Pandas Python Regex : error: nothing to repeat

2019-02-19 03:00发布

问题:

I have a dataframe with a couple of strange characters, "*" and "-".

import pandas as pd
import numpy as np

data = {'year': [2010, 2011, 2012, 2011, 2012, 2010, 2011, 2012],
        'team': ['Bears', 'Bears', 'Bears', 'Packers', 'Packers', 'Lions',     'Lions', 'Lions'],
        'wins': [11, '*', 10, '-', 11, 6, 10, 4],
        'losses': [5, 8, 6, 1, 5, 10, 6, 12]}
football = pd.DataFrame(data, columns=['year', 'team', 'wins', 'losses'])

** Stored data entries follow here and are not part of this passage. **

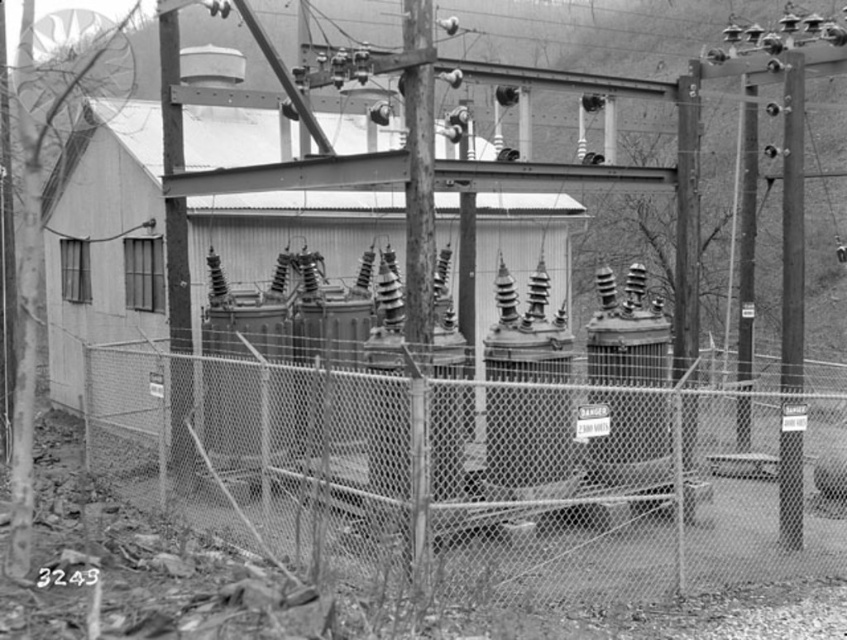
In the scene shown: You are a technician in the substation and need to access two points for maintenance. The first point is at coordinate point (793, 134) and the second is at point (162, 67). Which point should you prioritize if you want to work on the closer one first?

You should prioritize point (793, 134) first because it is closer to the viewer than point (162, 67).

You are a technician needing to access the metallic gray pole at right for maintenance. You are currently standing outside the chain link fence at center. Can you reach the pole without crossing the fence?

The chain link fence at center is positioned on the left side of metallic gray pole at right, meaning the pole is to the right of the fence. Since you are outside the fence, you would need to go around or through the fence to access the pole on the other side.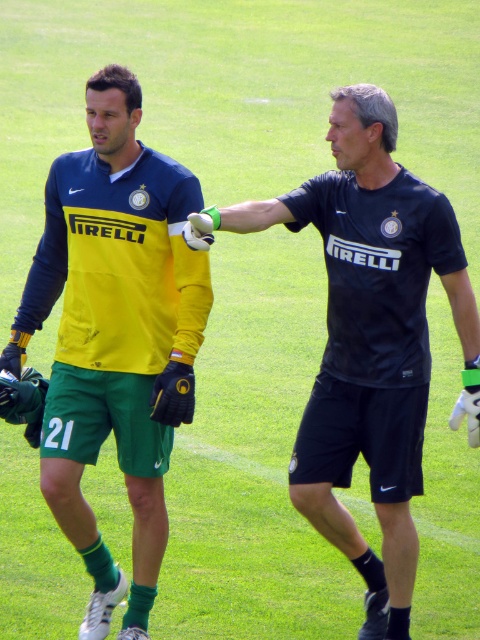
Which of these two, yellow matte jersey at left or black matte shirt at center, stands taller?

Standing taller between the two is yellow matte jersey at left.

Who is shorter, yellow matte jersey at left or black matte shirt at center?

With less height is black matte shirt at center.

Find the location of `yellow matte jersey at left`. yellow matte jersey at left is located at coordinates (115, 337).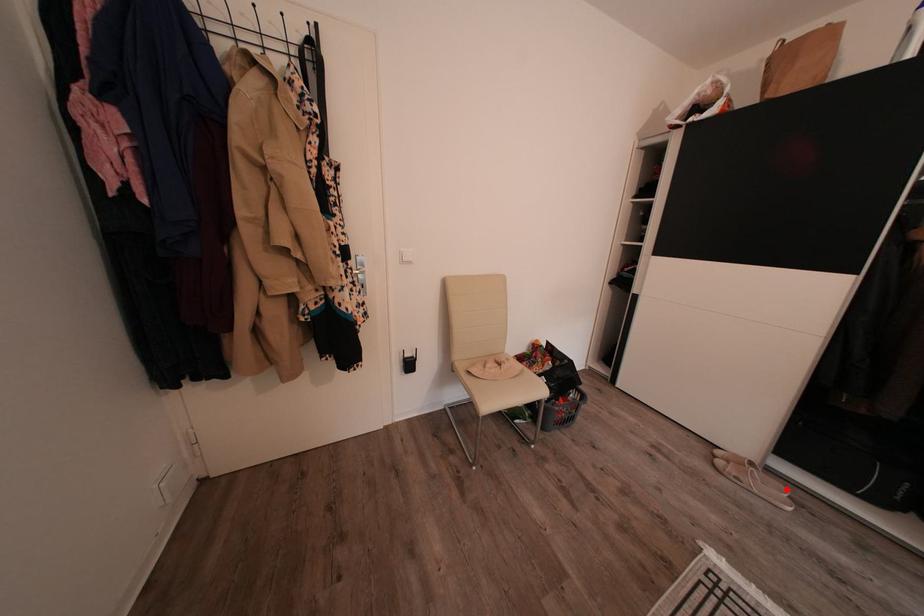
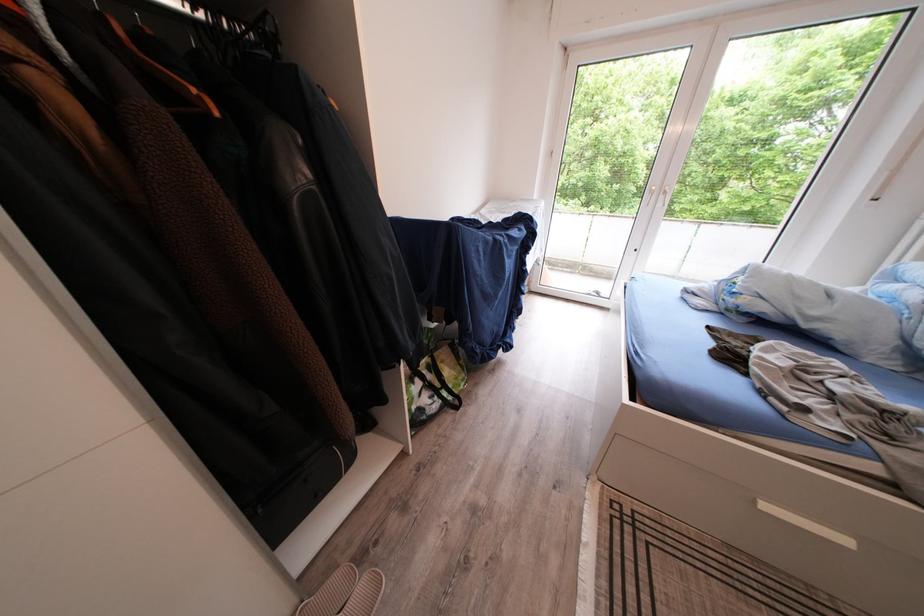
Find the pixel in the second image that matches the highlighted location in the first image.

(347, 583)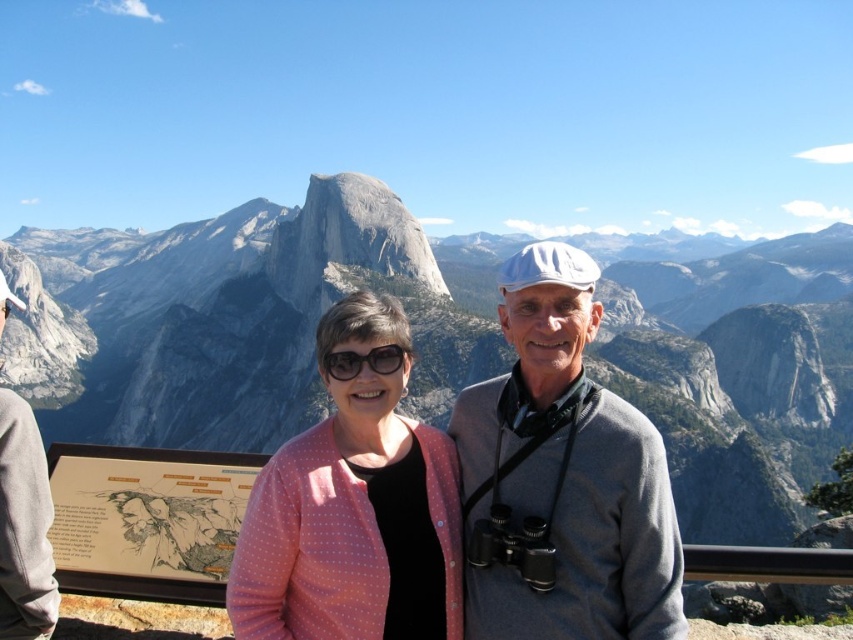
Question: Which object is positioned closest to the gray/granite rock at center?

Choices:
 (A) pink dotted cardigan at center
 (B) gray wool sweater at center

Answer: (B)

Question: Is gray wool sweater at center smaller than gray/granite rock at center?

Choices:
 (A) yes
 (B) no

Answer: (A)

Question: Is gray rock formation at center smaller than gray wool sweater at center?

Choices:
 (A) yes
 (B) no

Answer: (B)

Question: Is the position of gray wool sweater at center more distant than that of gray/granite rock at center?

Choices:
 (A) no
 (B) yes

Answer: (A)

Question: Which object appears closest to the camera in this image?

Choices:
 (A) pink dotted cardigan at center
 (B) gray wool sweater at center
 (C) matte black glasses at center

Answer: (A)

Question: Which object is closer to the camera taking this photo?

Choices:
 (A) gray wool sweater at center
 (B) gray rock formation at center

Answer: (A)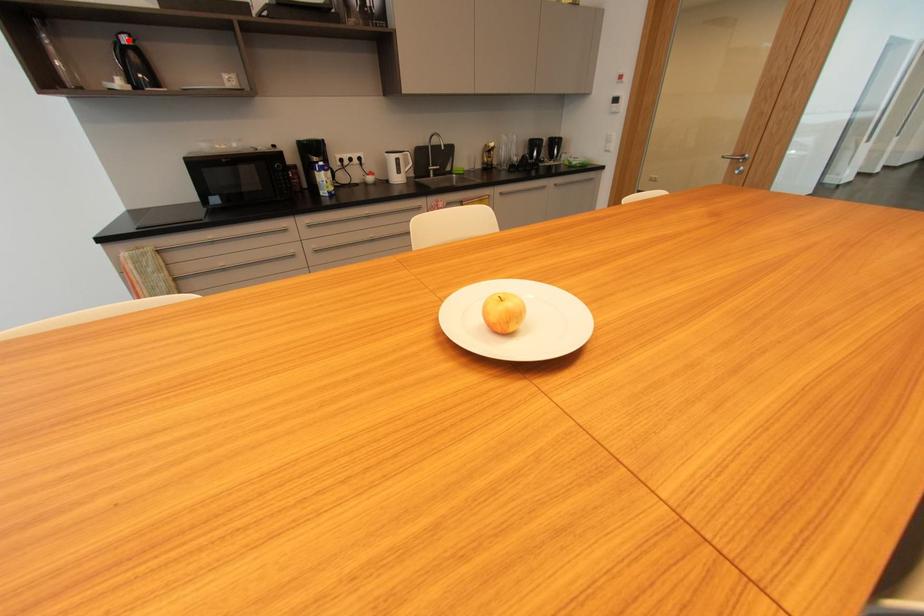
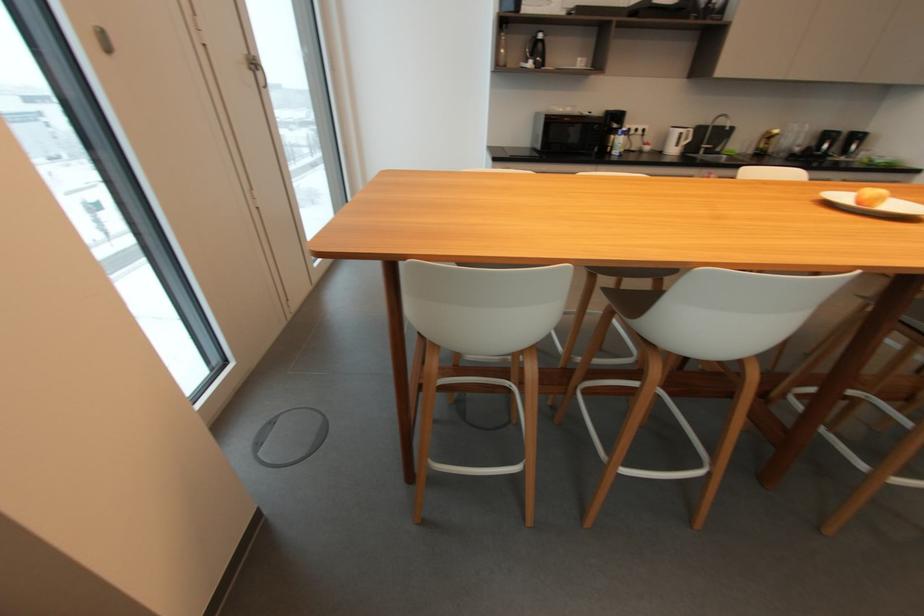
Question: I am providing you with two images of the same scene from different viewpoints. Given a red point in image1, look at the same physical point in image2. Is it:

Choices:
 (A) Closer to the viewpoint
 (B) Farther from the viewpoint

Answer: (A)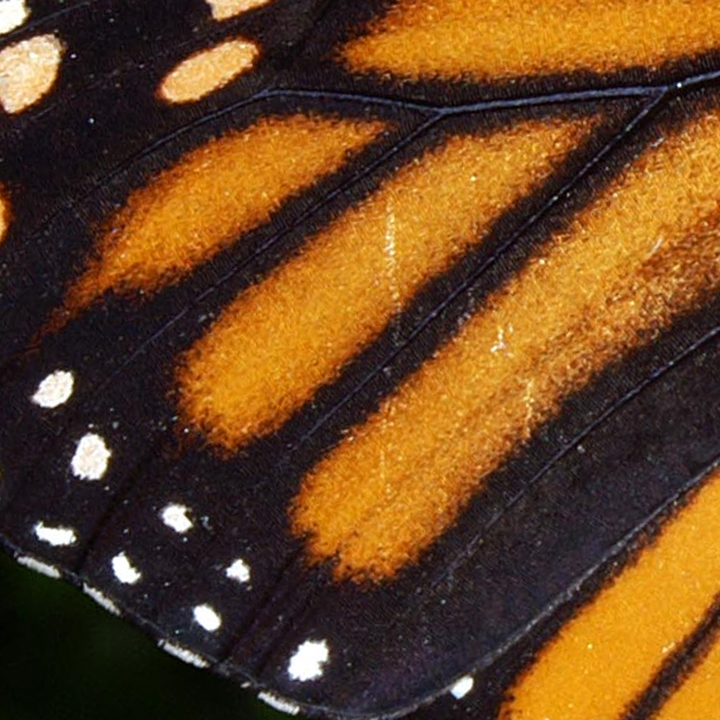
This screenshot has height=720, width=720. Identify the location of corner. (366, 36).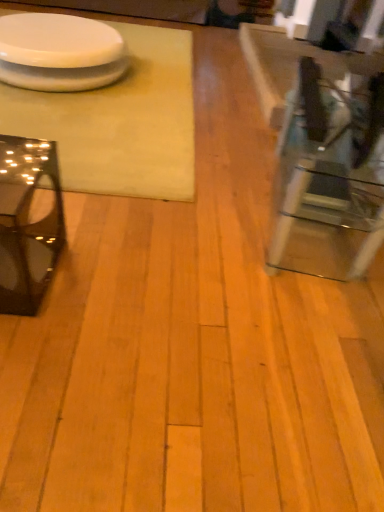
This screenshot has width=384, height=512. I want to click on vacant space to the right of glossy black glass table at left, which is the second table in right-to-left order, so click(x=102, y=284).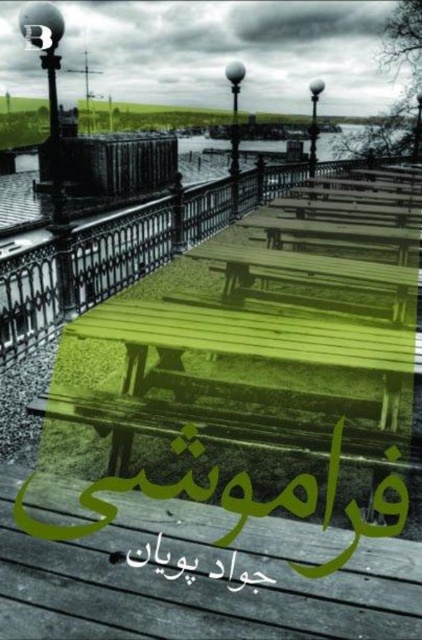
You are a photographer setting up a shot of the waterfront promenade. You want to ensure that the polished metal lamp post at upper left is visible above the black paper at center. Based on the scene, will the lamp post be visible above the paper?

The polished metal lamp post at upper left is positioned over black paper at center, so yes, the lamp post will be visible above the paper.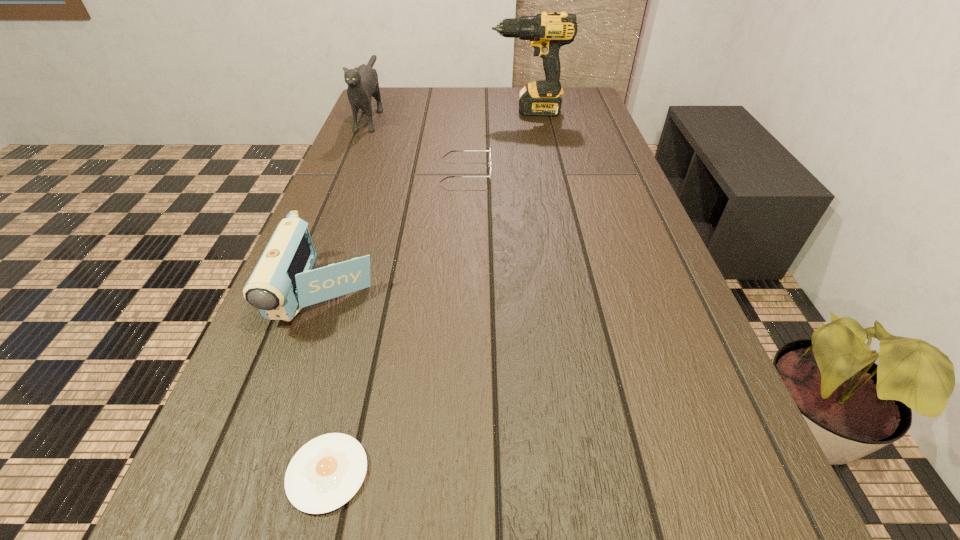
Identify the location of vacant space located 0.180m at the tip of the drill. (436, 111).

Find the location of a particular element. Image resolution: width=960 pixels, height=540 pixels. vacant point located 0.340m at the tip of the drill is located at coordinates (387, 111).

Identify the location of vacant space located on the front-facing side of the cat. (332, 207).

I want to click on free space located 0.240m on the side of the third shortest object with the flip-out screen, so click(x=263, y=480).

In order to click on vacant region located 0.070m on the front-facing side of the third nearest object in this screenshot , I will do `click(518, 172)`.

What are the coordinates of `vacant point located on the back of the shortest object` in the screenshot? It's located at (353, 367).

You are a GUI agent. You are given a task and a screenshot of the screen. Output one action in this format:
    pyautogui.click(x=<x>, y=<y>)
    Task: Click on the drill situated at the far edge
    This screenshot has height=540, width=960.
    Given the screenshot: What is the action you would take?
    pyautogui.click(x=547, y=32)

The height and width of the screenshot is (540, 960). Find the location of `cat that is at the far edge`. cat that is at the far edge is located at coordinates (362, 81).

What are the coordinates of `cat present at the left edge` in the screenshot? It's located at (362, 81).

The width and height of the screenshot is (960, 540). What are the coordinates of `camcorder that is at the left edge` in the screenshot? It's located at (283, 282).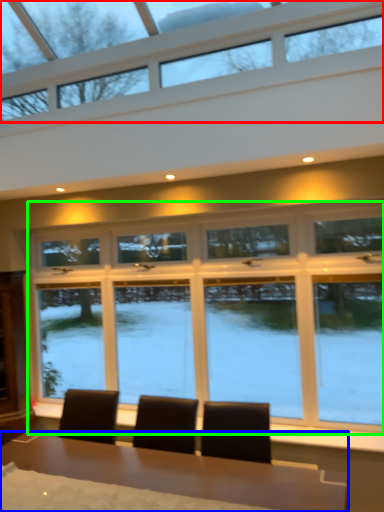
Question: Considering the real-world distances, which object is farthest from window (highlighted by a red box)? table (highlighted by a blue box) or window (highlighted by a green box)?

Choices:
 (A) table
 (B) window

Answer: (A)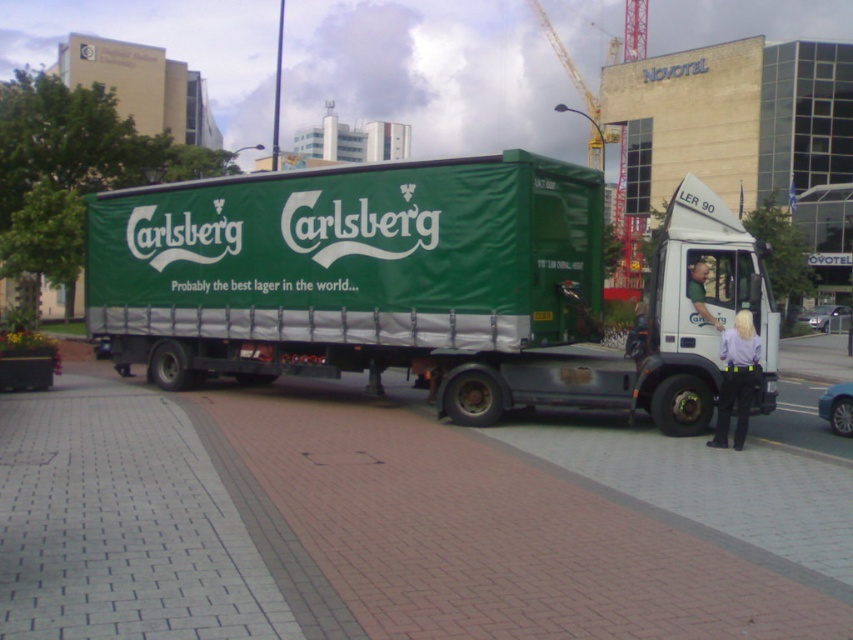
Does green fabric truck at center come in front of light brown leather jacket at center?

Yes, it is in front of light brown leather jacket at center.

Does green fabric truck at center have a lesser height compared to light brown leather jacket at center?

No, green fabric truck at center is not shorter than light brown leather jacket at center.

Who is more forward, [193,323] or [697,301]?

Point [697,301]

At what (x,y) coordinates should I click in order to perform the action: click on green fabric truck at center. Please return your answer as a coordinate pair (x, y). Looking at the image, I should click on (421, 285).

Is brick pavement at center wider than green fabric truck at center?

No, brick pavement at center is not wider than green fabric truck at center.

Which is below, brick pavement at center or green fabric truck at center?

brick pavement at center

Describe the element at coordinates (398, 522) in the screenshot. This screenshot has width=853, height=640. I see `brick pavement at center` at that location.

Where is `brick pavement at center`? This screenshot has width=853, height=640. brick pavement at center is located at coordinates (398, 522).

Does brick pavement at center have a lesser width compared to light brown leather jacket at center?

Incorrect, brick pavement at center's width is not less than light brown leather jacket at center's.

Where is `brick pavement at center`? brick pavement at center is located at coordinates (398, 522).

Is point (321, 426) more distant than point (718, 321)?

Yes, it is.

Image resolution: width=853 pixels, height=640 pixels. Find the location of `brick pavement at center`. brick pavement at center is located at coordinates (398, 522).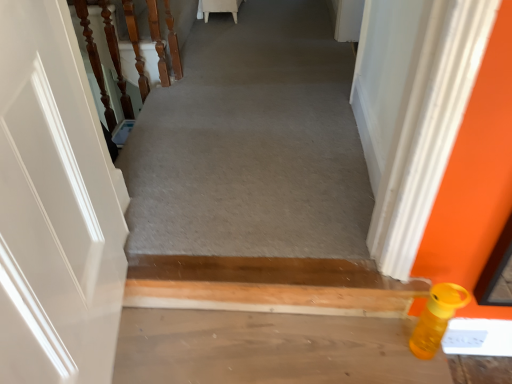
Question: Considering the positions of smooth concrete floor at lower right and matte plastic bottle at lower right in the image, is smooth concrete floor at lower right taller or shorter than matte plastic bottle at lower right?

Choices:
 (A) tall
 (B) short

Answer: (A)

Question: Is point (131, 339) positioned closer to the camera than point (220, 76)?

Choices:
 (A) farther
 (B) closer

Answer: (B)

Question: Estimate the real-world distances between objects in this image. Which object is farther from the wooden balusters at left?

Choices:
 (A) yellow matte bottle at lower right
 (B) smooth concrete floor at lower right
 (C) matte plastic bottle at lower right

Answer: (A)

Question: Which is farther from the wooden balusters at left?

I would like to replace the strange characters with '0.00' but I get an error -

error: nothing to repeat

I understand this is linked to regex but I still dont know how to overcome the issue.

the code I use to replace the characters:

football.replace(['*','-'], ['0.00','0.00'], regex=True).astype(np.float64)

回答1:

* is a special character in regex, you have to escape it:

football.replace(['\*','-'], ['0.00','0.00'], regex=True).astype(np.float64)

or use a character class:

football.replace([*-], '0.00', regex=True).astype(np.float64)


回答2:

Do

football.replace(['*','-'], ['0.00','0.00'], regex=False)

That is, there is no need to use regular expression for a simple case of matching just 1 character or another;

or if you want to use regular expression, do note that * is a special character; if you want to match values that are '*' or '-' exactly, use

football.replace('^[*-]$', '0.00', regex=True)


回答3:

You could use a list comprehension within a dict comprehension to do this

>>> {key: [i if i not in {'*','-'} else '0.00' for i in values] for key, values in data.items()}
{'year': [2010, 2011, 2012, 2011, 2012, 2010, 2011, 2012],
 'wins': [11, '0.00', 10, '0.00', 11, 6, 10, 4],
 'losses': [5, 8, 6, 1, 5, 10, 6, 12],
 'team': ['Bears', 'Bears', 'Bears', 'Packers', 'Packers', 'Lions', 'Lions', 'Lions']}

This would be done to clean up data before you make a DataFrame.